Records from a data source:
____

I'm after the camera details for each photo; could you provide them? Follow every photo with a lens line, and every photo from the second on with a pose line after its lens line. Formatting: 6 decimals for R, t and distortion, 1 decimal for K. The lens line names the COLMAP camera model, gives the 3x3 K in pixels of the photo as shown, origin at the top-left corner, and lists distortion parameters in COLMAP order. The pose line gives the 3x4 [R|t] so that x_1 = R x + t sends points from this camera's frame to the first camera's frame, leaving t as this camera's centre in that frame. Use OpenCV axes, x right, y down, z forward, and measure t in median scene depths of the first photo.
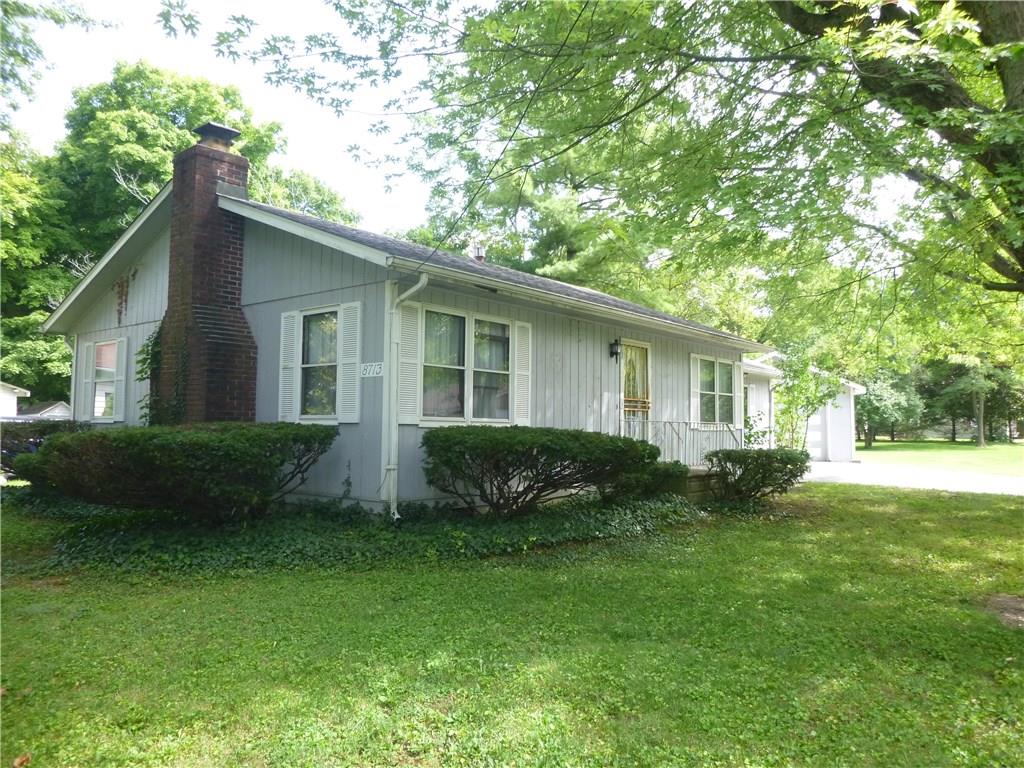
lens RADIAL K [[772.7, 0, 509.7], [0, 772.7, 383.6], [0, 0, 1]] dist [-0.038617, 0.003044]
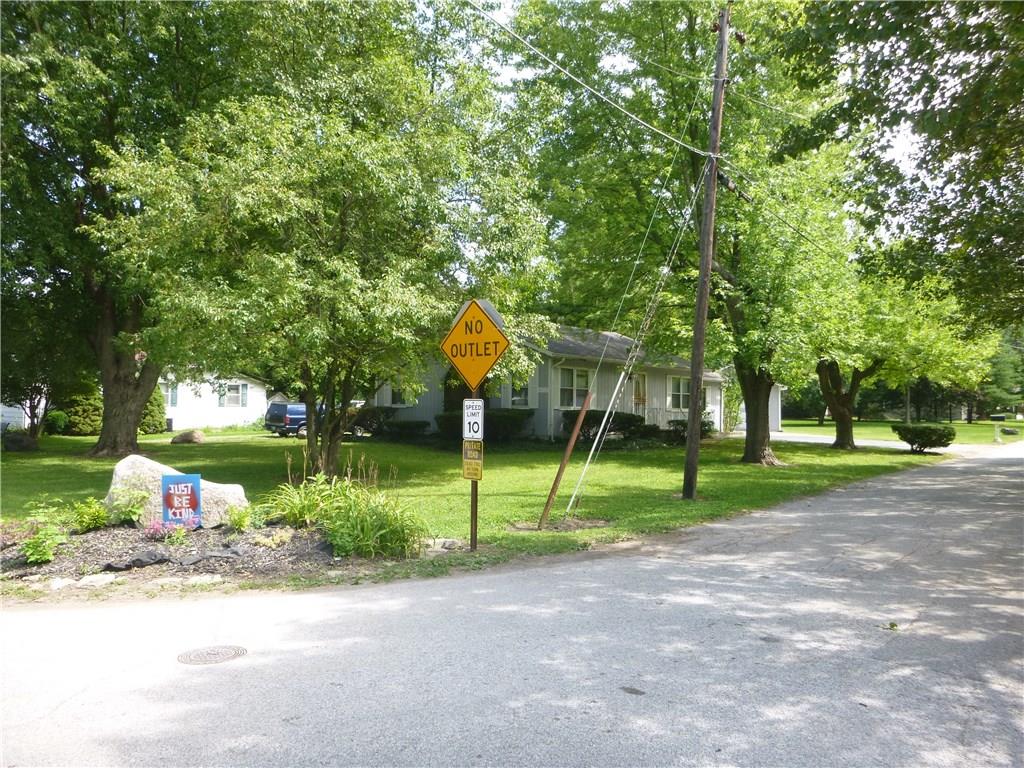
lens RADIAL K [[772.7, 0, 512.3], [0, 772.7, 385.6], [0, 0, 1]] dist [-0.038617, 0.003044]
pose [[0.999583, 0.000500, -0.028861, -0.172688], [0.000245, 0.999666, 0.025825, -0.088220], [0.028864, -0.025821, 0.999250, -1.513366]]
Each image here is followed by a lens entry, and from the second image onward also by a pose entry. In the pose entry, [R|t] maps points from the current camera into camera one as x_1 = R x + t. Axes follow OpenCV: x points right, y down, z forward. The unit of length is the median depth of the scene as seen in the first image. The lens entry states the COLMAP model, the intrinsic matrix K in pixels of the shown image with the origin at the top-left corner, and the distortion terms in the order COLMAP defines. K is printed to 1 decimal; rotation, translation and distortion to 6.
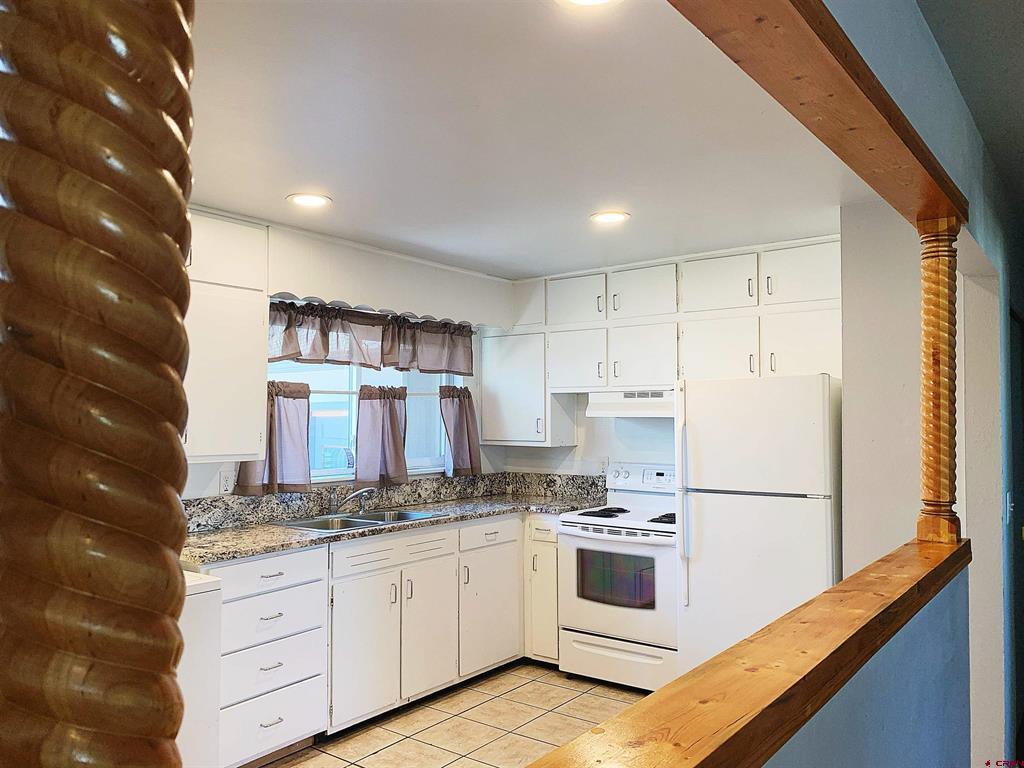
lens RADIAL K [[773.0, 0, 513.2], [0, 773.0, 386.9], [0, 0, 1]] dist [0.100122, -0.271702]
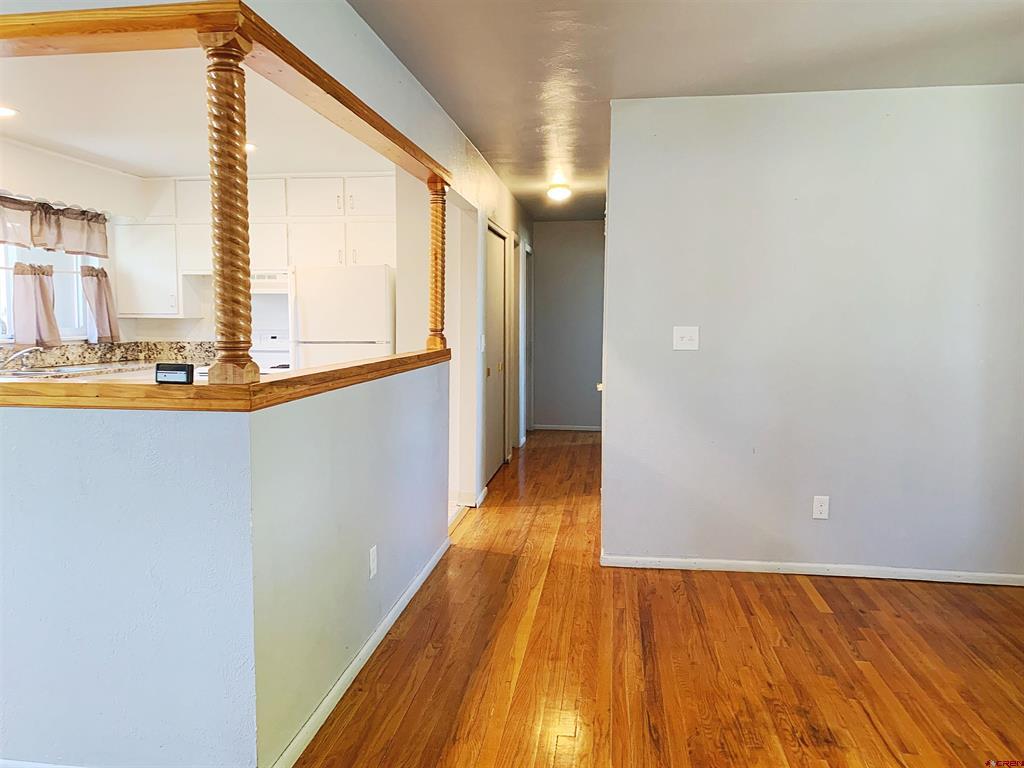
lens RADIAL K [[796.4, 0, 487.6], [0, 796.4, 382.4], [0, 0, 1]] dist [0.043939, -0.044185]
pose [[0.883500, -0.036789, 0.466984, -0.135185], [-0.021854, 0.992588, 0.119543, 0.016665], [-0.467921, -0.115822, 0.876148, -0.400023]]
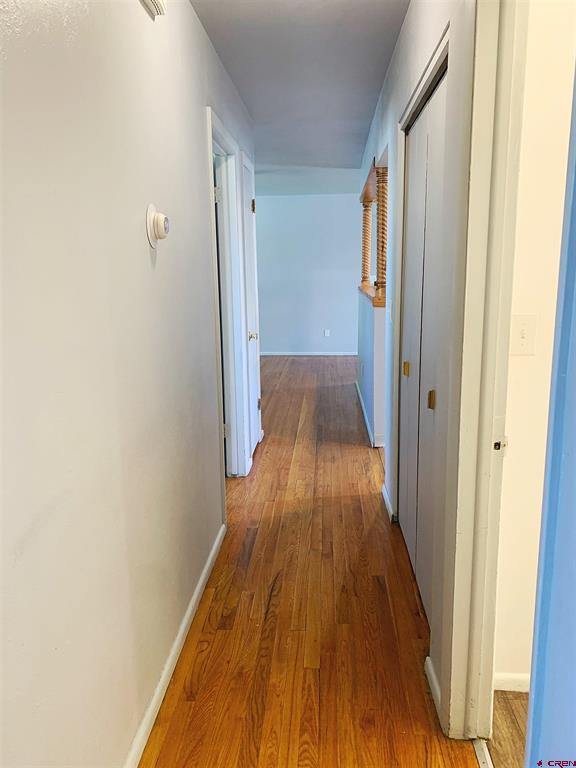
lens RADIAL K [[577.6, 0, 288.0], [0, 577.6, 384.0], [0, 0, 1]] dist [0.028268, -0.052996]
pose [[-0.837101, 0.126360, -0.532255, 0.873750], [0.043404, 0.985231, 0.165636, 0.069960], [0.545324, 0.115551, -0.830223, 1.146489]]
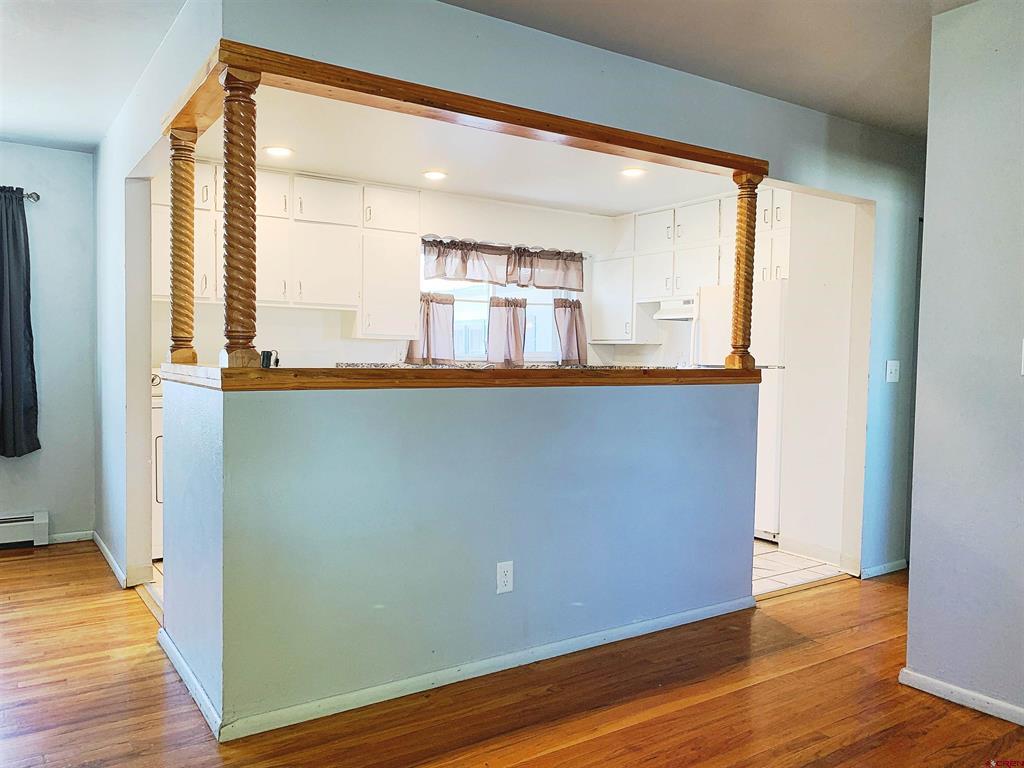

____

TASK ITEM.
Return exactly the lines from the line with "Each image here" through the last line of the data above, both included; pictures do not go in the answer.

RESPONSE AREA.
Each image here is followed by a lens entry, and from the second image onward also by a pose entry. In the pose entry, [R|t] maps points from the current camera into camera one as x_1 = R x + t. Axes follow OpenCV: x points right, y down, z forward. The unit of length is the median depth of the scene as seen in the first image. The lens entry states the COLMAP model, the intrinsic matrix K in pixels of the shown image with the origin at the top-left corner, and the distortion terms in the order COLMAP defines. K is printed to 1 decimal; rotation, translation and distortion to 6.
lens RADIAL K [[773.0, 0, 513.2], [0, 773.0, 386.9], [0, 0, 1]] dist [0.100122, -0.271702]
lens RADIAL K [[796.4, 0, 487.6], [0, 796.4, 382.4], [0, 0, 1]] dist [0.043939, -0.044185]
pose [[0.883500, -0.036789, 0.466984, -0.135185], [-0.021854, 0.992588, 0.119543, 0.016665], [-0.467921, -0.115822, 0.876148, -0.400023]]
lens RADIAL K [[577.6, 0, 288.0], [0, 577.6, 384.0], [0, 0, 1]] dist [0.028268, -0.052996]
pose [[-0.837101, 0.126360, -0.532255, 0.873750], [0.043404, 0.985231, 0.165636, 0.069960], [0.545324, 0.115551, -0.830223, 1.146489]]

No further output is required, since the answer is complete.